Superbowl Propaganda III

Drugs
January 19- Advertising Age reports: A study commissioned by the National Institute on Drug Abuse (NIDA) has concluded that the advertising program of the White House anti-drug office has had little impact on its primary target: America's teenagers.

Conducted jointly by the Annenberg School of Communications at the University of Pennsylvania in Philadelphia and Westat, a 30-year-old research firm in Rockville, Md., the analysis concluded that "there is little evidence of direct favorable [advertising] campaign effects on youth."

The drug office spends $150 million a year on advertising, and those expenditures have been the subject of ongoing controversy in Congress.

The NIDA report covers the advertising campaign's start in September 1999 through June 2003. Entitled "Evaluation of the National Youth Anti-Drug Media Campaign: 2003 Report of Findings," the report issued by NIDA notes that the advertising campaigns have had a "favorable effect" on parents but not on the children, whose illicit drug use is the focus of the ads.

The White House ad campaign, though aimed at all illicit drug use, intensified its focus on marijuana in the fall of 2002. However, the report said that investigators found that "youth who were more exposed to [the anti-drug advertising campaign] messages are no more likely to hold favorable beliefs or intentions about marijuana than are youth less exposed to those messages."

NIDA, part of the U.S. Department of Health and Human Services, has been the agency charged with officially evaluating the White House's anti-drug ad campaigns for years. WPP Group's Ogilvy & Mather, New York, handles the drug office advertising account, but most ads come from the Partnership. A Partnership spokesman did not return calls.

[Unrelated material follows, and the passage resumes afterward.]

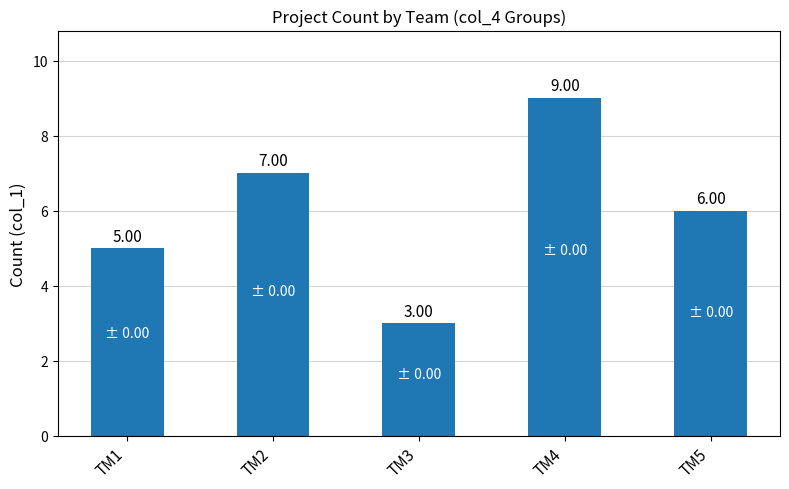

Where does the data first go above 6?

TM2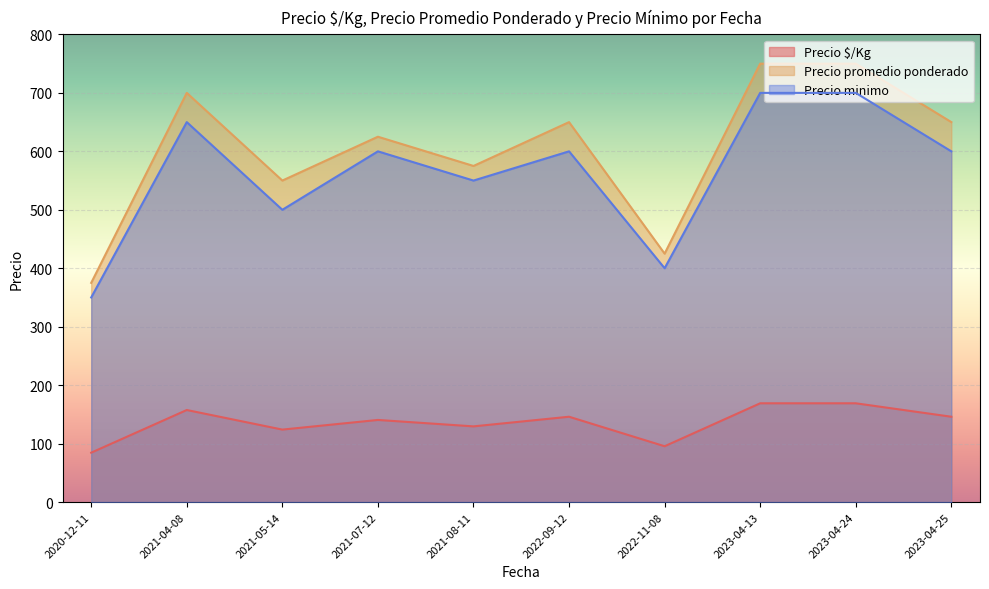

What are all the series names shown in the legend?

Precio $/Kg, Precio promedio ponderado, Precio minimo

While the drug office has enjoyed some strong congressional support, it also has strong critics on Capitol Hill who have questioned both the ads' effectiveness and the use of Ogilvy, which earlier settled for $1.8 million civil charges that it over billed the government for its ad work on the anti-drug account. Two former Ogilvy officials were recently indicted on charges related to those disputed billings.

January 23- The LA Weekly reports: Following what it calls a long-standing policy of refusing Super Bowl airtime to all ads that take a stand on issues of public importance, CBS has refused airtime during next Sunday's game to two advocacy groups, MoveOn org and People for the Ethical Treatment of Animals (PETA). PETA and MoveOn, however, have openly wondered whether CBS's policy has been selectively applied. MoveOn's ad, the winner of its "Bush in 30 Seconds" contest, depicts children working menial jobs behind the caption: "Guess who's going to pay off President Bush's $1 trillion deficit?" PETA's equates meat eating with impotence. Neither ad, contend CBS's critics, is more controversial than the campaign launched during Super Bowl 2002 by the White House Office of National Drug Control Policy (ONDCP) equating illegal-drug buys with terrorism.

January 24- Kamloops Daily News reports: A disabled woman caught growing 10 marijuana plants in the basement of her Merritt house was handed a nine month conditional sentence and fined $1,500 Friday.

Deborah Collins, 44, pleaded guilty of production of marijuana in provincial court in Kamloops. the plants and some growing equipment were seized during a raid on Dec. 20, 2002. Defense lawyer Fred Kaatz told the court Collins suffers a number of health ailments and hasn't worked for more than ten years. She lives on a disability pension payment that pays her rent and gives her a disposable income of $340 a month.

January 30- Olympia, WA- Washington state medical marijuana patient, Monica Ginn, is due to be sentenced for growing 20-25 marijuana plants, following her arrest after having proactively invited the police to register her growing operation.

During the trial, Judge Thomas McPhee denied Ginn the right to a medical marijuana defense after questioning her doctor on the technicalities of his diagnosis of her condition, and despite a state voter- approved law protecting such patients. Ginn faces up to 7 years in prison.